## Data entries
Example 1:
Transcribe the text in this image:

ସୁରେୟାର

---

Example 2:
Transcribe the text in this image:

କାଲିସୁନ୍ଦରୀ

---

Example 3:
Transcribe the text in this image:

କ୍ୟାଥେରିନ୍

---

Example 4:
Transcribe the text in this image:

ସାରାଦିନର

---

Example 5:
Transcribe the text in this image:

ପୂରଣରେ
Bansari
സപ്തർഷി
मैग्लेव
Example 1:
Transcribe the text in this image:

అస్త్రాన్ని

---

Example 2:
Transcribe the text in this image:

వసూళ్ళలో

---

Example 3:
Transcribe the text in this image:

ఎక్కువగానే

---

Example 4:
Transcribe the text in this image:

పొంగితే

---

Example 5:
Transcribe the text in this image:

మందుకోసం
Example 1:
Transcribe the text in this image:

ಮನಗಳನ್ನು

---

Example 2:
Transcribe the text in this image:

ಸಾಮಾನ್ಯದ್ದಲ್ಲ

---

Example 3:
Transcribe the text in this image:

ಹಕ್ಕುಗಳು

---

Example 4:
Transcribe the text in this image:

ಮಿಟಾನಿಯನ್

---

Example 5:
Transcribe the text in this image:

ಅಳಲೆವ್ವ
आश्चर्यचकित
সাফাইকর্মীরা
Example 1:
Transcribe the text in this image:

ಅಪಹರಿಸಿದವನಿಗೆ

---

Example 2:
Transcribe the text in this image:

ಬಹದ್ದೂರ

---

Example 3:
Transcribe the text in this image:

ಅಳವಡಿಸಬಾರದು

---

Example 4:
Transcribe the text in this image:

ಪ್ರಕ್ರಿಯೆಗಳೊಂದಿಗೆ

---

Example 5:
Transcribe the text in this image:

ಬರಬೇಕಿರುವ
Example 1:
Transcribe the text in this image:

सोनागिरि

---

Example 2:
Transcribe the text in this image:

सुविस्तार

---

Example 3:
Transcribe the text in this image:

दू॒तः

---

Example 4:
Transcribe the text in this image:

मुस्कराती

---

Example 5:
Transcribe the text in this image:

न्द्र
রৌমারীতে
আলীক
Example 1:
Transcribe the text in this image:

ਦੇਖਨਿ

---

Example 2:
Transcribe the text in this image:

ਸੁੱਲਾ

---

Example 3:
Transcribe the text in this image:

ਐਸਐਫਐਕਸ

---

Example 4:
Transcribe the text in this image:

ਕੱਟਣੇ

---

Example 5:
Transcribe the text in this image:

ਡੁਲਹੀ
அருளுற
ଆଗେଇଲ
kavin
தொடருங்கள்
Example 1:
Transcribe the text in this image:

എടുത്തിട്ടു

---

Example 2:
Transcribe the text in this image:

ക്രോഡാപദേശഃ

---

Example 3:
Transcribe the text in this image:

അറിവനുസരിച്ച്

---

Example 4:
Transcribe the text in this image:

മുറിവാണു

## Work order
Repeat all of the records above exactly as they appear.

## Exercise result
Example 1:
Transcribe the text in this image:

ସୁରେୟାର

---

Example 2:
Transcribe the text in this image:

କାଲିସୁନ୍ଦରୀ

---

Example 3:
Transcribe the text in this image:

କ୍ୟାଥେରିନ୍

---

Example 4:
Transcribe the text in this image:

ସାରାଦିନର

---

Example 5:
Transcribe the text in this image:

ପୂରଣରେ
Bansari
സപ്തർഷി
मैग्लेव
Example 1:
Transcribe the text in this image:

అస్త్రాన్ని

---

Example 2:
Transcribe the text in this image:

వసూళ్ళలో

---

Example 3:
Transcribe the text in this image:

ఎక్కువగానే

---

Example 4:
Transcribe the text in this image:

పొంగితే

---

Example 5:
Transcribe the text in this image:

మందుకోసం
Example 1:
Transcribe the text in this image:

ಮನಗಳನ್ನು

---

Example 2:
Transcribe the text in this image:

ಸಾಮಾನ್ಯದ್ದಲ್ಲ

---

Example 3:
Transcribe the text in this image:

ಹಕ್ಕುಗಳು

---

Example 4:
Transcribe the text in this image:

ಮಿಟಾನಿಯನ್

---

Example 5:
Transcribe the text in this image:

ಅಳಲೆವ್ವ
आश्चर्यचकित
সাফাইকর্মীরা
Example 1:
Transcribe the text in this image:

ಅಪಹರಿಸಿದವನಿಗೆ

---

Example 2:
Transcribe the text in this image:

ಬಹದ್ದೂರ

---

Example 3:
Transcribe the text in this image:

ಅಳವಡಿಸಬಾರದು

---

Example 4:
Transcribe the text in this image:

ಪ್ರಕ್ರಿಯೆಗಳೊಂದಿಗೆ

---

Example 5:
Transcribe the text in this image:

ಬರಬೇಕಿರುವ
Example 1:
Transcribe the text in this image:

सोनागिरि

---

Example 2:
Transcribe the text in this image:

सुविस्तार

---

Example 3:
Transcribe the text in this image:

दू॒तः

---

Example 4:
Transcribe the text in this image:

मुस्कराती

---

Example 5:
Transcribe the text in this image:

न्द्र
রৌমারীতে
আলীক
Example 1:
Transcribe the text in this image:

ਦੇਖਨਿ

---

Example 2:
Transcribe the text in this image:

ਸੁੱਲਾ

---

Example 3:
Transcribe the text in this image:

ਐਸਐਫਐਕਸ

---

Example 4:
Transcribe the text in this image:

ਕੱਟਣੇ

---

Example 5:
Transcribe the text in this image:

ਡੁਲਹੀ
அருளுற
ଆଗେଇଲ
kavin
தொடருங்கள்
Example 1:
Transcribe the text in this image:

എടുത്തിട്ടു

---

Example 2:
Transcribe the text in this image:

ക്രോഡാപദേശഃ

---

Example 3:
Transcribe the text in this image:

അറിവനുസരിച്ച്

---

Example 4:
Transcribe the text in this image:

മുറിവാണു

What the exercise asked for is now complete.